I was going through some problems, thought I'd post some of the problems which the answers don't require a very mathy solution:
fuck if i know
number 4 is the only interesting question the rest are trivial/dumb
so assuming 50% of getting boy/girl
if they get a girl, stop immediately
chance to get 1 boy: 50% for a boy, 50% for a girl
chance to get 2 consecutive boys: 50% * 50% = 25% for 2 boys, 75% for at least 1 girl
chance to get 3 consecutive boys: 12.5% for 3 boys, 87.5% for at least 1 girl
4 consec boys: 6.25%, 93.75% for at least 1 girl
etc.
so a couple can go on an unlimited streak of boys, but they can't go on an unlimited streak of girls (since it ends on the first one)
50% for 1 boy
25% for 2 boys (the percentage gets divided by 2, while number of boys gets multiplied by 2)
12.5% for 3 boys (percentage gets divided by 4 (from the start), while number of boys gets multiplied by 4
so the function is f(x) = 50% / x i think? but then im not sure how u solve it, in like, finding estimate number of average X if u rand it 1000 times or something
i think ur supposed to use that
lim something somethign thingy
x->ifninity
I don't think any are trivial. #1 you prob can't even solve if you don't know binary.
#2 I got completely wrong
If you think 1-3 are trivial I'm surprised you don't think #4 is equally trivial because if you play out the numbers you'll get to your answer rather easily assuming an equal probability exists for getting either a boy or girl.
for 1 dont you just ... throw the die? i dont get it?

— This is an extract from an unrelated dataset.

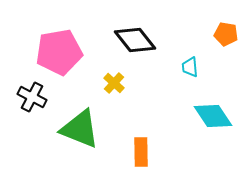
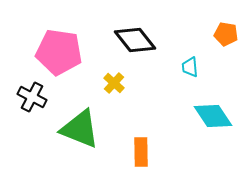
pink pentagon: rotated 18 degrees clockwise
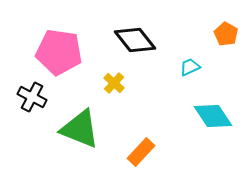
orange pentagon: rotated 20 degrees clockwise
cyan trapezoid: rotated 70 degrees clockwise
orange rectangle: rotated 44 degrees clockwise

for 2 how is it a math question? isnt it like a trick question, one of those "100 bets you'll never lose at a bar !!" things?
and for 3 its jsut 50%
If you have a 6 sided die, how do you throw the die in such a way that you can roll a number between 1-7 with equal probability?
Like throwing the die by itself has equal chance to land 1-6 but you need to find a way to throw it that you can count to 1-7
Lmao you got them all wrong. The coin one isn't a trick question at all.
None of these are trick questions and it isn't 1/2 for #3
i thought 1 and 7 exlucded. ok if they're included then:
2 extra numbers than the usual 6. so 33% increase. u can calcualte it with a die throw
2 numbers, one higher, one lower. 50/50, u can calcualte with a die throw
so u do this:
throw the die. if its 1, 2, 3, 4 => throw it again, and whatever u throw, thats the number. from 2 to 6.
if u roll 5 or 6, then throw again
if u roll 1, 2, or 3 => ur ending number is 1
if u roll 4, 5, 6 => ur ending number is 7
For #1 you need to find a system of throwing the die that let's you go up to 1-7, and I already hinted it requires you to know how to count in binary.
#2 say you have a coin that flips heads 9/10 times and tails 1/10 times, or some other value like 67/70 heads vs 3/70 tails, how do you flip the coin in such a way that the result is a 'fair' 50/50 between two players?
#3 it's not 1/2 lol, my hint is that you don't know if the first or second kid is a girl, so you need to imagine every possible scenario and pick from the ones which the question narrows down for you and then calculate the probability
#4 if you had 1000 couples and they had kids, try to imagine how it would play out and what the distribution might look like
well thats different. i was assuming a real-life scenario where some guy hands u a coin and u dont know how much is one side heavier than the other
and for number 3 its very obviously 50/50 lol
the image you posted is a trivial limit of the function 0.5/x as x goes towards infinity and it clearly = 0
unlikely this limit is involved in any solution
Based on the system you created, does each number have an equal chance of occurring like in the situation with the 1-6 die?
yea i think so
how is the answer to 3 not 50/50
there are 2 possibilites: girl/boy and girl/girl, lol
i dont even consider 3 a well formed question
looked up the answer to 2 and its pretty clever tho
wait i forgot how dies work. they count from 1-6. i thought they count from 2-6 i forgot they have the 1 oops
nvm
How many times can you roll the die?
For #1 just use a d7 die from D&D. Otherwise just have each number on the die represent a bit positions 1 2 3, and 4 5 6 also correspond to 1 2 3. Then roll it 3 times?